O filme francês “Irreversível” (Irreversible/2002), do cineasta argentino Gabriel Noé, teve uma das estreias mais polêmicas no Festival de Cannes em 2002. Para ter uma ideia, na noite de exibição, com a presença do diretor do filme e elenco, cerca de 250 pessoas abandonaram a sala de projeção porque não suportaram a violência mostrada, principalmente uma cena de estupro de nove minutos sem cortes, feito em um único plano sequência dentro de um corredor de acesso do metrô de Paris.
Considerado um filme de arte, mas também de drama psicológico perturbador, o que o diretor e roteirista Gabriel Noé realizou foi uma obra controversa, com um foco diferenciado na narrativa, pois é contado de trás para frente, a história de uma vingança, onde toda a ação ocorre em um espaço de tempo de uma noite. Ou seja, as motivações dos personagens e consequências começam pelo fim e através de cortes estratégicos de cenas vai regredindo ponto a ponto em questão de horas.

▶ **Informações extraídas**
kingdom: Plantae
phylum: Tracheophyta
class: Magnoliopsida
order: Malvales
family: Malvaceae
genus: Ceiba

▶ **Instruções a seguir**
Transcreva do texto sobre o filme Irreversível o trecho que começa em "Considerado um filme" e segue até "questão de horas.".

▶ **Resultado da tarefa**
Considerado um filme de arte, mas também de drama psicológico perturbador, o que o diretor e roteirista Gabriel Noé realizou foi uma obra controversa, com um foco diferenciado na narrativa, pois é contado de trás para frente, a história de uma vingança, onde toda a ação ocorre em um espaço de tempo de uma noite. Ou seja, as motivações dos personagens e consequências começam pelo fim e através de cortes estratégicos de cenas vai regredindo ponto a ponto em questão de horas.